Security

McAfee to acquire Secure Computing

The deal is being touted as combining Secure Computing’s strengths in firewall, Web and e-mail gateway filtering with McAfee’s intrusion prevention, desktop encryption, data-leak prevention, antimalware, regulatory compliance and centralized management.

One presumed benefit of the deal is that buying behavior in the corporate security arena favors vendors that can offer a broad and complete line of security products, says McAfee CEO Dave DeWalt.

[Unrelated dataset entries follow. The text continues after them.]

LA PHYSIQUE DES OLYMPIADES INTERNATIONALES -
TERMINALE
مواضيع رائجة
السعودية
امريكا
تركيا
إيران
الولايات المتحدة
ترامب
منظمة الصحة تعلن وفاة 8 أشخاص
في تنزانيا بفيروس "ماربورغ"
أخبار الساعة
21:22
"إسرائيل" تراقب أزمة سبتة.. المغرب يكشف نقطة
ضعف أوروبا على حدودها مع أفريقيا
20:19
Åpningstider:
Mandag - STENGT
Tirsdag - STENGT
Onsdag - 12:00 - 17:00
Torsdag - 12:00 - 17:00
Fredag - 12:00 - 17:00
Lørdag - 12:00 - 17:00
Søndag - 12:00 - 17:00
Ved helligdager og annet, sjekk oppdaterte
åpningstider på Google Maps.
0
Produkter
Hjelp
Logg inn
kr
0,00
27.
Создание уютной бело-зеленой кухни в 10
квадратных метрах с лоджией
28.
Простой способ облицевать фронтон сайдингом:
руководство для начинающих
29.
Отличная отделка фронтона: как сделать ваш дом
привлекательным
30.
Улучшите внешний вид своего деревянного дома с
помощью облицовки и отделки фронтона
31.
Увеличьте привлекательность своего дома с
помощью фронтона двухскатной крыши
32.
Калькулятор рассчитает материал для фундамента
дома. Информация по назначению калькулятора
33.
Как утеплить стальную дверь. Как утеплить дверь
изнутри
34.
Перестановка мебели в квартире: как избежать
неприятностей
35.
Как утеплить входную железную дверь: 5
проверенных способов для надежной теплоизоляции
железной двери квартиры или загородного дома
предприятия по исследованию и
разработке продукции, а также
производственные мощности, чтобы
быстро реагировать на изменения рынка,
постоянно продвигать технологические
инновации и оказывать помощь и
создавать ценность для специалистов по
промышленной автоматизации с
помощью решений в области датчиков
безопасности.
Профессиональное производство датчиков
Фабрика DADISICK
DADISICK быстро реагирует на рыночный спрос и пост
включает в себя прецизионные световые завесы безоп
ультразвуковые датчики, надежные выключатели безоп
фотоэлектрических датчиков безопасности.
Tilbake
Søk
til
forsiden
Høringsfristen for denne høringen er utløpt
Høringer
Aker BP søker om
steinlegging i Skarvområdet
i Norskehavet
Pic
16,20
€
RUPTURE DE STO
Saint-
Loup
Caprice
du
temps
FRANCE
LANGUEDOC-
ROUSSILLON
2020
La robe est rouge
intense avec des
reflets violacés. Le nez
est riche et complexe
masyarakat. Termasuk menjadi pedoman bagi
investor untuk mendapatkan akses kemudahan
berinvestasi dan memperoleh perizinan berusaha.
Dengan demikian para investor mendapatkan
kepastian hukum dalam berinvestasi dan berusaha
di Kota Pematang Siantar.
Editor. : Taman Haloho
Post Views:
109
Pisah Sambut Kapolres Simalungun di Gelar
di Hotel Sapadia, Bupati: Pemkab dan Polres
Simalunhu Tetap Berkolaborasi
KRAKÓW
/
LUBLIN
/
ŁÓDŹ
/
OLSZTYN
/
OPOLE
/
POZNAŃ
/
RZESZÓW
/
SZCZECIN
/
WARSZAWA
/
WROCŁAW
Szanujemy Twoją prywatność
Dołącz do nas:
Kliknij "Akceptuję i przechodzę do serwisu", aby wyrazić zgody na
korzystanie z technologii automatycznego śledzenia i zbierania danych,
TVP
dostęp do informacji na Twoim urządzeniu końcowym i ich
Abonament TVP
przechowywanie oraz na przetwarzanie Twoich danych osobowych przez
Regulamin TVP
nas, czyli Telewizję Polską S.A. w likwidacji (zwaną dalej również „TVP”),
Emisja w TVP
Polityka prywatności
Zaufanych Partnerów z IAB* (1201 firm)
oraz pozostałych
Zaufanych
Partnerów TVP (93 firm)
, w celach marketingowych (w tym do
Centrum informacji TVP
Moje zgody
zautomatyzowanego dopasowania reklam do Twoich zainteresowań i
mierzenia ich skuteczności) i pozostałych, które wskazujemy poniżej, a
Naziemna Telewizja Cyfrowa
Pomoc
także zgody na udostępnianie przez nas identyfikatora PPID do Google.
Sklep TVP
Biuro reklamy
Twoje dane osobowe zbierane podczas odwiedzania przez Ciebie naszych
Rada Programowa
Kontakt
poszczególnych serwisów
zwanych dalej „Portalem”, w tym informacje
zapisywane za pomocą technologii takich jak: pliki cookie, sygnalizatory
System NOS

“Without question the products have to be good,” DeWalt says. “But it’s also about the broadest suite of protections at the lowest costs,” and vendors that can bring a comprehensive set of products to the table during a customer’s review period have advantages over those more limited in product scope, he says.

John Pescatore, an analyst at Gartner, says the merging of these security firms does provide a benefit of scale in product offerings.

“It gives McAfee and Secure Computing a way to compete with Cisco and Juniper,” Pestacore says. But he also notes there is overlap in the product line with both vendors supplying Web gateways, which will have to be addressed.

Secure Computing widely licenses its SmartFilter gateway filter to others in industry, and McAfee licenses it in its Web gateway. DeWalt says the McAfee gateway is more targeted toward small-to-midsize businesses than Secure Computing’s enterprise-scale Secure Web. The plans call for McAfee to continue Secure Computing’s practice of widely licensing SmartFilter to others in industry.

Dan Ryan, CEO at Secure Computing, is expected to join McAfee as executive vice president and general manager to head up McAfee’s network-security business.

“We see this as the best plan for our company and its shareholders,” Ryan says, adding Secure Computing plans to complete the acquisition already in progress of Securify, a maker of an identity-based application firewall system.

While the two firms won’t discuss specific product integration plans, it’s expected that Secure Computing products will eventually be integrated into McAfee’s umbrella management console, ePolicy Orchestrator, after the merger is completed.

McAfee, headquartered in Santa Clara, Calif., has 4,558 employees globally and Secure Computing, with about 900 employees, is headquartered in San Jose. DeWalt says the vast majority of Secure Computing employees are expected to join McAfee.